Koniec (La Fin)

5eme expérience, en ce qui me concerne, de l’univers théâtral du Polonais Krzysztof Warlikowski… La plus caricaturale, sans aucun doute… Tout ce qui nous avait emballé autrefois ( jusqu’au trépidant et incandescent « Tramway » de l’année dernière avec Isabelle Huppert reprenant le rôle de Vivien Leigh dans « Un Tramway nommé désir ») s’enlise désormais dans l’autisme et l’embrouillamini… Tout ce qui nous paraissait par ailleurs légèrement problématique prend soudain des proportions alarmantes, et notamment cette tendance, à travers divers dispositifs scéniques, à « déréaliser » le théâtre, à le fragmenter en concepts épars dont le sens poétique ou philosophique échappe complètement au spectateur.

Trop facile, les vitres, les vidéos, la musique post-punk, les micros… Trop épuisant, ce maillage de textes arrachés à Kafka, Koltès, Cotzee et qui est censé illustrer on ne sait quelle thématique du franchissement par rapport à des normes immuables comme la loi ou la mort… Trop démagogue, au final, cette manière d’aller faire ses courses dans les grandes oeuvres d’autrui pour uniquement tapisser ses propres cauchemars, sans même prendre appui sur une réalité historique concrète, comme c’était encore le cas il y a deux ans avec « (A)Pollonia »
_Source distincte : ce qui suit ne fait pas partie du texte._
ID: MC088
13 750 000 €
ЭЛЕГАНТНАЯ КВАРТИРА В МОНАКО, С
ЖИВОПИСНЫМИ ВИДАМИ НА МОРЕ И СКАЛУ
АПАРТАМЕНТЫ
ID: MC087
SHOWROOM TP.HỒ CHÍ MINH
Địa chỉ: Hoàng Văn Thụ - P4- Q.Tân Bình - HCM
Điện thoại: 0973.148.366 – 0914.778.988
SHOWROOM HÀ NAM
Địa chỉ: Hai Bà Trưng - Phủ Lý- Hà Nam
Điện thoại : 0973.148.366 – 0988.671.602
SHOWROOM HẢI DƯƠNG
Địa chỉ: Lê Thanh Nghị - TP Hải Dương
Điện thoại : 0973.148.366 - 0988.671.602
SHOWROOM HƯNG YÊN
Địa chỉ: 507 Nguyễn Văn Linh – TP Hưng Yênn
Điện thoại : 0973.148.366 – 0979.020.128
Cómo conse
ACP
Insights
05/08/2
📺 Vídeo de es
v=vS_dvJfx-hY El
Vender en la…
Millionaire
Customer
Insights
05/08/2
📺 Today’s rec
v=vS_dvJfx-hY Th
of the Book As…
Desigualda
Au bout de deux heures trente, l’entracte… Envie de s’en aller, là, tout de suite, de laisser tout ce magma glauque et criard à ceux qui parviennent -les courageux- à s’en imprégner… On reste, par conscience professionnelle… La 2ème partie dure un peu plus d’une heure. Elle comporte des moments plus charnels, plus mystérieux, dans le bon sens du terme… Ce personnage de douanier gardien des morts, par exemple, nous parle un peu, et les acteurs semblent étrangement plus incarnés… On est loin du compte, en même temps, comme s’il fallait se réjouir d’avoir vu quelques fenêtres s’entrebâiller dans ce qui reste avant tout, et d’une manière souvent insupportablement présomptueuse, un grand théâtre de l’enfermement.

« Koniec (La Fin) », mise en scène Krzysztof Warlikowski, au théâtre de l’Odéon, à Paris, jusqu’au 12 février.